Chairman of the National Economic Council
- In office 2023–present
- Prime Minister: Benjamin Netanyahu
- In office 2015–2021
- Prime Minister: Benjamin Netanyahu

Personal details
- Born: 1959 (age 66–67) Kadima, Israel
- Alma mater: Hebrew University of Jerusalem University of Minnesota
- Fields: Macroeconomics

= Avi Simhon =

Israeli economist

Avraham (Avi) Simhon (אבי שמחון; born 1959) is an Israeli economist who served as chair of the National Economic Council between 2015-2021, and again since 2023.

Prior to chairing the council he was an economic advisor to the Minister of Finance and head of the Department of Agricultural Economics at the Hebrew University.

==Biography==
Avi Simhon was born in Kadima. His paternal ancestors were Moroccan Jews who made Aliyah in 1840 and founded Neve Tzedek. His grandfather, Yehoshua Simhon, was a Russian-born Jew who was one of the founders of Kadima and the first chairman of the settlement.

=== Education ===
Simhon received his undergraduate degree (B.A.) in economics and mathematics from the Hebrew University in 1984.

In 1986 he received a graduate degree (M.A.) in economics in 1986.

In 1992 Simhon received a doctorate from the University of Minnesota. His doctoral advisors were Nobel Prize laureate in economics Edward Prescott and professor Neil Wallace.

In addition, he was a postdoctoral fellow at the Hebrew University's Economics Department in 1994, and has been teaching economics since then.

=== Public Service ===
In 2010 he was appointed economic advisor to Finance Minister Yuval Steinitz instead of professor Omer Moav.

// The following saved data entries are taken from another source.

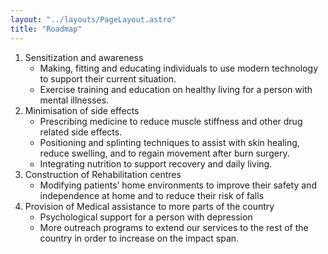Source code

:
 ```yaml
---
layout: "../layouts/PageLayout.astro"
title: "Roadmap"
---
```


1. Sensitization and awareness
   - Making, fitting and educating individuals to use modern technology to support their current situation.
   - Exercise training and education on healthy living for a person with mental illnesses.
2. Minimisation of side effects
   - Prescribing medicine to reduce muscle stiffness and other drug related side effects.
   - Positioning and splinting techniques to assist with skin healing, reduce swelling, and to regain movement after burn surgery.
   - Integrating nutrition to support recovery and daily living.
3. Construction of Rehabilitation centres
   - Modifying patients’ home environments to improve their safety and independence at home and to reduce their risk of falls
4. Provision of Medical assistance to more parts of the country
   - Psychological support for a person with depression
   - More outreach programs to extend our services to the rest of the country in order to increase on the impact span.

Avi Simhon was a member of the Committee for Economic and Social Change (the Trachtenberg Committee) and of the Committee for the Examination of Poverty Indices in Israel (the Itzhaki Committee).

Simhon is an expert on macroeconomics and the Israeli economy. He also has an expertise in corruption in the fields of labour sciences. He was appointed by Benjamin Netanyahu as chairman of the National Economic Council in December 2015 and served until 2021, when he resigned over Naftali Bennett's election to prime minister. He was reappointed to the position by Netanyahu in 2023.

In October 2012, Simhon announced his intention to run in the Likud primaries for the Knesset. He was placed in the 53rd place on the Likud Yisrael Beiteinu Knesset list. He ran in the Likud primaries in 2022 and was placed in the 53rd place a second time.

== Controversies ==

In the past, Simhon published an article in The Marker, titled "A Family with 8 Children is a Sin", which draw a lot of criticism. In the article, Simhon asked: "We are not like Sweden, Finland and Denmark, and what is the iron ceiling that prevents Israel from joining the 10 or 15 most prosperous countries in the world? The reason lies in the fact that in Israel two large groups – ultraorthodox and arabs – Almost completely different from the rest of the economy."

== Personal life ==
Simhon is married, has three children and lives in Jerusalem.